By: Kevin Murphy Wilson

Photos provided by: Tori Murden McClure



We recently caught up with Tori Murden McClure, a local hero known for her many challenging roles: chaplain, lawyer, and university administrator among them. McClure ultimately secured her place in history (as evidenced by her popular exhibit in Louisville’s Frazier History Museum) with her daring escapades as an athlete and adventurer. She insists that, in spite of all the danger, these experiences were really all about reminding herself (and the rest of us) that “love and friendship are the things that make our humanity bearable.”


How in the world did you prepare yourself for scaling Lewis Nunatuck summit in Antarctica or your epic and now legendary Atlantic ocean crossing?


“I was in Divinity School, at Harvard, when I decided to ski across Antarctica to the geographic South Pole. I trained on roller skis, skiing about 20-miles a day on the bicycle paths along the Charles River.”


“In 1992, I tried out for the US Olympic Team as a rower. I did not make the team. I was too slow. I had an automobile accident on the way to the Olympic Trials, broke two ribs, and chipped my tibia, but I would have been too slow even without the accident. I was not fast enough to race at the Olympics, but I could go forever. I just picked a longer racecourse.”


Were there any particularly harrowing moments when you thought, “How did I get myself into this?” during your many adventures?


“There have been dozens of harrowing moments. The most life-threatening was tossing through Hurricane Danielle in a 23-foot rowboat.”


Was your connection with Muhammad Ali an impactful one for you personally?
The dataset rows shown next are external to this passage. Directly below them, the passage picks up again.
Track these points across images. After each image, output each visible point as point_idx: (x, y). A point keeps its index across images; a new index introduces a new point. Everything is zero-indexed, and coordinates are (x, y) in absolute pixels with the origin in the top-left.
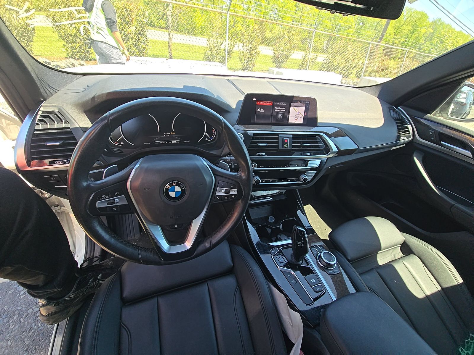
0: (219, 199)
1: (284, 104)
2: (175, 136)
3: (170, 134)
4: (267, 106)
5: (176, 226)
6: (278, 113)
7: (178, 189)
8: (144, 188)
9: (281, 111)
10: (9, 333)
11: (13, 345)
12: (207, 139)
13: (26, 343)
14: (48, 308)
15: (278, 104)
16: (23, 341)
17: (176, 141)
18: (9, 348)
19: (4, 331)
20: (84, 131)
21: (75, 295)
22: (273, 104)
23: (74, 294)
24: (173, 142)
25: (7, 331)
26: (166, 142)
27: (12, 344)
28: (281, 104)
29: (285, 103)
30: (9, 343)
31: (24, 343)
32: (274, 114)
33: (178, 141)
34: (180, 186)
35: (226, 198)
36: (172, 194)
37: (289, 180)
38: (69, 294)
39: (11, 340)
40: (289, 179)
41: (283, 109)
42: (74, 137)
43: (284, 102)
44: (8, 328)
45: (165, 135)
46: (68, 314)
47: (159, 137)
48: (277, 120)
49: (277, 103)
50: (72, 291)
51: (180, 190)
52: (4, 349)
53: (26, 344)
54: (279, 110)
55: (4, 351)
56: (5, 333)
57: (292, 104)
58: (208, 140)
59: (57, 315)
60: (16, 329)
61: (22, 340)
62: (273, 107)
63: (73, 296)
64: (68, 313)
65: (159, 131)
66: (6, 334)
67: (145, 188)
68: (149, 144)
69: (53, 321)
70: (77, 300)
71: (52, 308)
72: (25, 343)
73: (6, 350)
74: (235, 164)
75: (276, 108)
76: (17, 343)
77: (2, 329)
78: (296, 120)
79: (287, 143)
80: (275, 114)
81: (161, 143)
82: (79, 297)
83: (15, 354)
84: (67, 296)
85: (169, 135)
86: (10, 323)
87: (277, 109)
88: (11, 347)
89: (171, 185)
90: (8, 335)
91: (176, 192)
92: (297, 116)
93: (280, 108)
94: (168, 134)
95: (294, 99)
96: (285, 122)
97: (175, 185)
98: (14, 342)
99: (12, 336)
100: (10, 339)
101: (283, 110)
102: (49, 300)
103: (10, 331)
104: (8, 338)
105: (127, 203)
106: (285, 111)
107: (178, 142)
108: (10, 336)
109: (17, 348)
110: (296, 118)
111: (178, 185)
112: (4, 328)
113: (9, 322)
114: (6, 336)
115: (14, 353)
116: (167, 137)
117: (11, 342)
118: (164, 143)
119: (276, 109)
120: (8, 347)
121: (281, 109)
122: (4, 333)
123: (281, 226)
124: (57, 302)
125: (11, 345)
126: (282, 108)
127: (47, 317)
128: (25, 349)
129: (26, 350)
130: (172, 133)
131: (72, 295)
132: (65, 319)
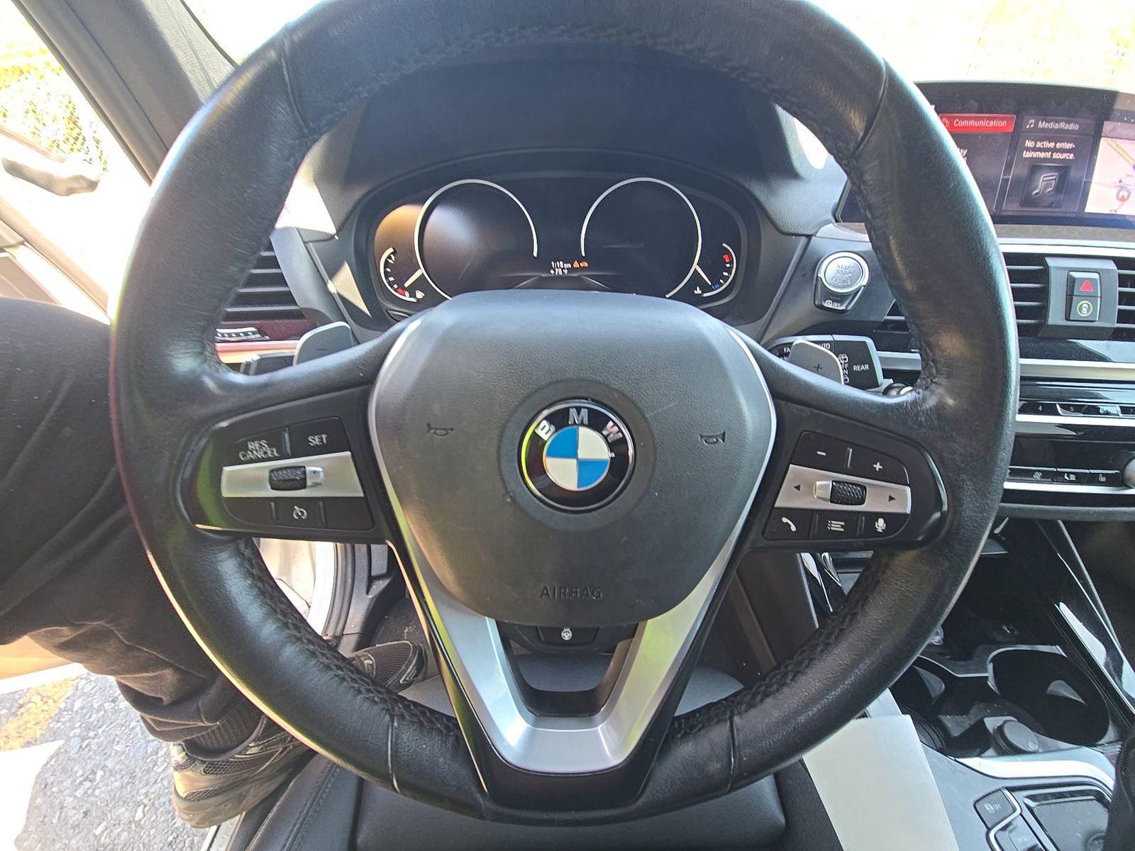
0: (793, 528)
1: (1073, 127)
2: (587, 276)
3: (570, 266)
4: (989, 135)
5: (567, 635)
6: (1035, 167)
7: (592, 445)
8: (428, 425)
9: (1051, 160)
10: (147, 784)
11: (145, 821)
12: (698, 291)
13: (175, 823)
14: (188, 776)
15: (1042, 125)
16: (172, 814)
18: (134, 828)
19: (140, 775)
20: (306, 240)
21: (262, 749)
22: (1018, 126)
23: (258, 745)
25: (145, 778)
27: (144, 816)
28: (1057, 126)
29: (1076, 123)
30: (139, 815)
31: (173, 819)
32: (1018, 171)
34: (605, 433)
35: (836, 526)
36: (563, 473)
37: (1073, 478)
38: (245, 744)
39: (145, 806)
40: (1069, 474)
41: (1062, 151)
42: (275, 257)
43: (1070, 115)
44: (148, 771)
45: (552, 272)
46: (240, 802)
47: (530, 277)
48: (1029, 201)
49: (1036, 124)
50: (253, 736)
51: (605, 454)
52: (118, 830)
53: (175, 826)
54: (1042, 155)
55: (119, 835)
56: (140, 782)
57: (1108, 126)
58: (703, 292)
59: (212, 800)
60: (167, 776)
61: (169, 812)
62: (1015, 141)
63: (254, 750)
64: (242, 797)
65: (535, 254)
66: (141, 785)
67: (432, 426)
69: (202, 818)
70: (268, 764)
71: (199, 780)
72: (174, 821)
73: (125, 831)
74: (856, 368)
75: (1029, 144)
76: (157, 816)
77: (137, 770)
78: (1123, 199)
79: (1091, 297)
80: (1024, 172)
82: (272, 755)
83: (142, 849)
84: (239, 749)
85: (565, 271)
86: (158, 758)
87: (1035, 149)
88: (140, 825)
89: (559, 420)
90: (144, 791)
91: (583, 464)
92: (1126, 181)
93: (1052, 145)
94: (566, 266)
95: (1119, 105)
96: (1069, 209)
97: (582, 424)
98: (150, 813)
99: (153, 793)
100: (146, 801)
101: (1064, 152)
102: (192, 753)
103: (152, 780)
104: (142, 797)
105: (362, 495)
106: (1071, 156)
108: (146, 795)
109: (152, 832)
110: (1124, 193)
111: (597, 423)
112: (141, 769)
113: (157, 754)
114: (138, 793)
115: (141, 845)
116: (559, 277)
117: (144, 812)
119: (1028, 149)
120: (133, 825)
121: (1054, 150)
122: (137, 783)
123: (989, 673)
124: (212, 763)
125: (140, 820)
126: (1059, 145)
127: (187, 804)
128: (171, 838)
129: (170, 844)
130: (576, 265)
131: (252, 747)
132: (232, 817)
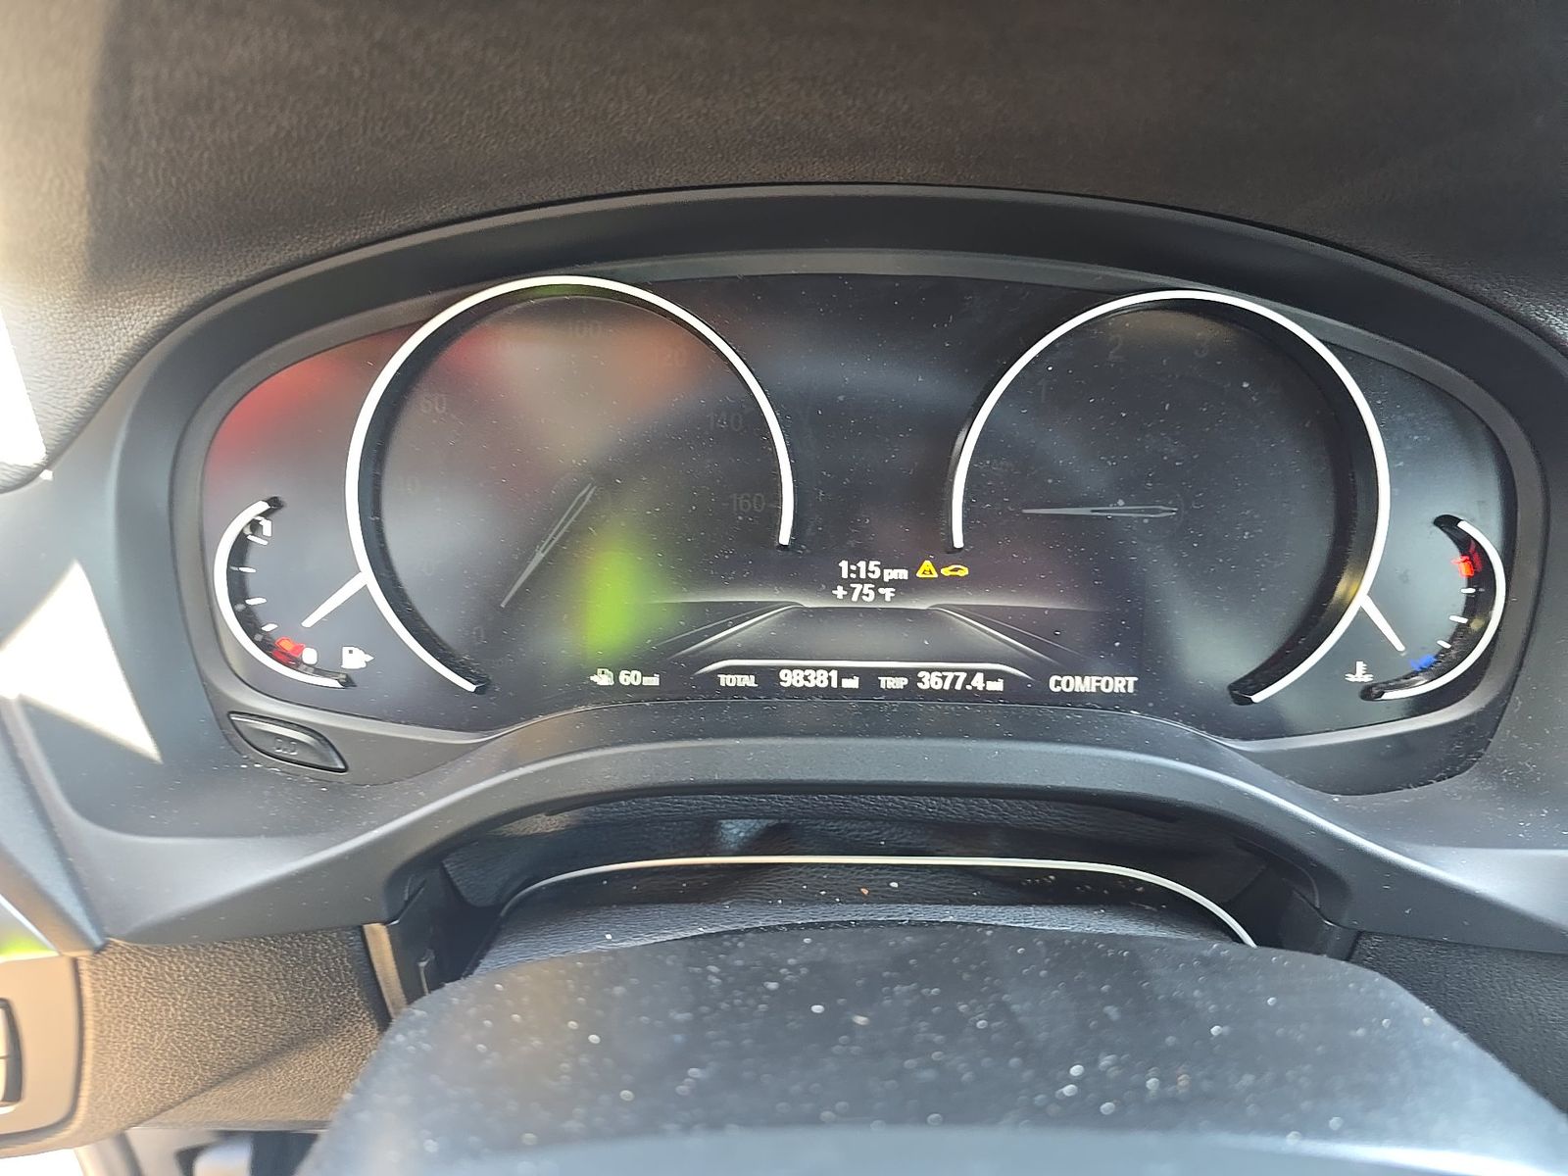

“I do not know anyone who spent significant time with Muhammad Ali who was not changed by the experience. After Hurricane Danielle, Muhammad asked me, ‘Were there times [out on the ocean], when you wondered, why am I here?’ I answered, ‘Were there times in the boxing ring when you wondered, why am I here?’ Muhammad just laughed. We both laughed. ‘Why am I here?’ is a close cousin to ‘How did I get myself into this?’”


As someone still very much alive and well and active, did it seem somewhat surreal to be included in the Frazier History Museum?


“Yes, it is surreal. Almost as surreal as watching a musical based on one’s life. Two amazingly gifted artists, Dawn Landes and Daniel Goldstein, wrote a musical based on my book, A Pearl in the Storm. The show is titled, ‘Row.’ It is smart, funny, and extraordinarily faithful to my book. There have been moments, in this past year, when I wanted to vent my temper. What stops me is that I do not want to do anything that might bring shame to the writers of ‘Row.’ They have worked too hard for me to give into being small.


Spalding University has been greatly reinvigorated since you first took the helm of that historic institution. What comes next for you now that your time as President is winding down?


“I am proud of the twenty-five years I have spent in service to Spalding University, fourteen as the President. I am not sure what is next. There are some short-term ambitions: build a small sailboat and learn how to sail it. I would like to learn how to weld. I expect that in a few short months, I will be looking for another challenging job. I am a firm believer in the Biblical passage from Luke, ‘To whom much is given, much shall be expected.’ I think I am still searching for ways to improve our community, and I like to think I will not stop.”


“Even though rowers make progress by facing backwards, I am not genuinely wired to look at how far I have come. When I consider my childhood, I feel lucky to have traveled in a positive direction. However, when I consider all the problems that I have not been able to solve, all the people I have not been able to help, I see only the distance we have left to travel. There is much work left to be done. I hope my legacy is that I did my part or that I never stopped trying.”